Task directions
Every line of the listing that contains the word "click" is to be copied out.

---------- Study material

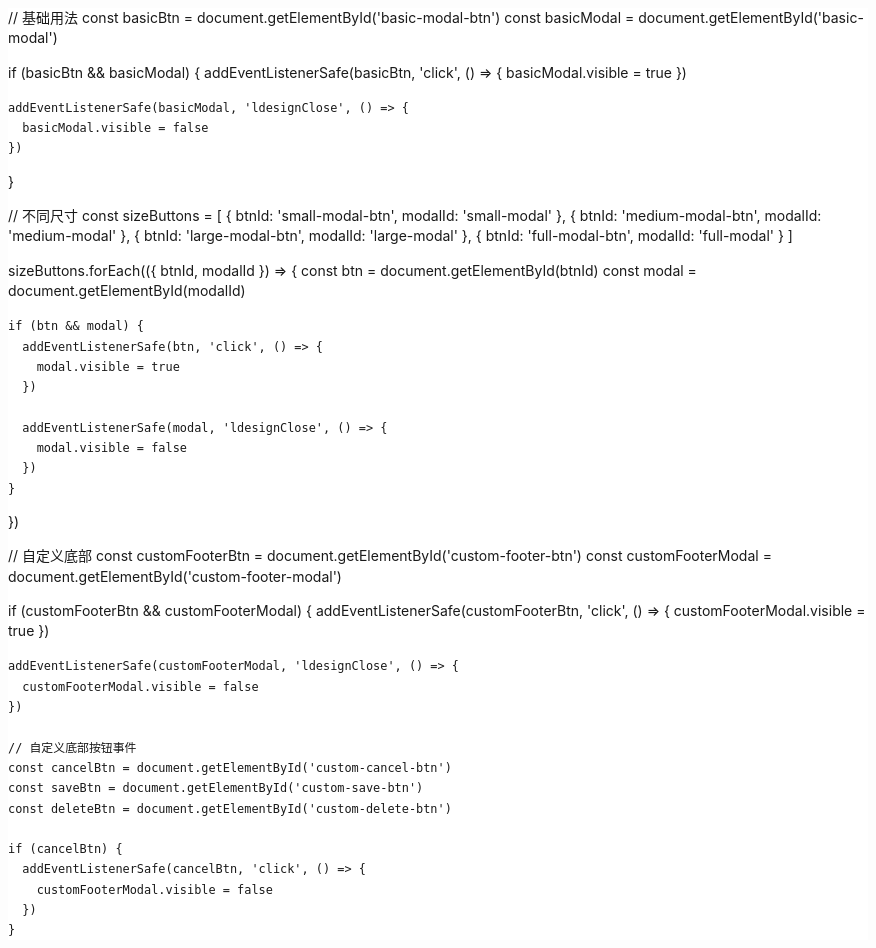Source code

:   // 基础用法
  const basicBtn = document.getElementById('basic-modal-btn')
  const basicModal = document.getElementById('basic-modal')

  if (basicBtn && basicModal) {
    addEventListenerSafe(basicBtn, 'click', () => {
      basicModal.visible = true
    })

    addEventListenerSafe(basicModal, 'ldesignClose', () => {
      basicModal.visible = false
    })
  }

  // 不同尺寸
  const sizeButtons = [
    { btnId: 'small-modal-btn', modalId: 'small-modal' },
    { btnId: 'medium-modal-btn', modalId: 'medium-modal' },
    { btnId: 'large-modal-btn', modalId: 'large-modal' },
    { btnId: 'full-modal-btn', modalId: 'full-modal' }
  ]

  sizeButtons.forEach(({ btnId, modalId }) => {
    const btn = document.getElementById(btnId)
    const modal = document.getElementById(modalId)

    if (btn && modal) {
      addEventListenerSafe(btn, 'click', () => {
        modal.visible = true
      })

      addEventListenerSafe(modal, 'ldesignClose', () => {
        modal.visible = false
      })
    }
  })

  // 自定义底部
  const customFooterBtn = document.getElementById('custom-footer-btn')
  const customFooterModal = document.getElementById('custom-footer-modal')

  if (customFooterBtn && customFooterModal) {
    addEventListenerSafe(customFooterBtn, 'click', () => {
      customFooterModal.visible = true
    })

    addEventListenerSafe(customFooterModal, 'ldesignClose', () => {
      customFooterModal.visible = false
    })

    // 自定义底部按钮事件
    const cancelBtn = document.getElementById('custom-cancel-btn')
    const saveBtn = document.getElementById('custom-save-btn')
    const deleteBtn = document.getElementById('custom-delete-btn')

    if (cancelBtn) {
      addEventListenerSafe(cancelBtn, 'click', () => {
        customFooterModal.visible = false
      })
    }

--------------------

Completed exercise
    addEventListenerSafe(basicBtn, 'click', () => {
      addEventListenerSafe(btn, 'click', () => {
    addEventListenerSafe(customFooterBtn, 'click', () => {
      addEventListenerSafe(cancelBtn, 'click', () => {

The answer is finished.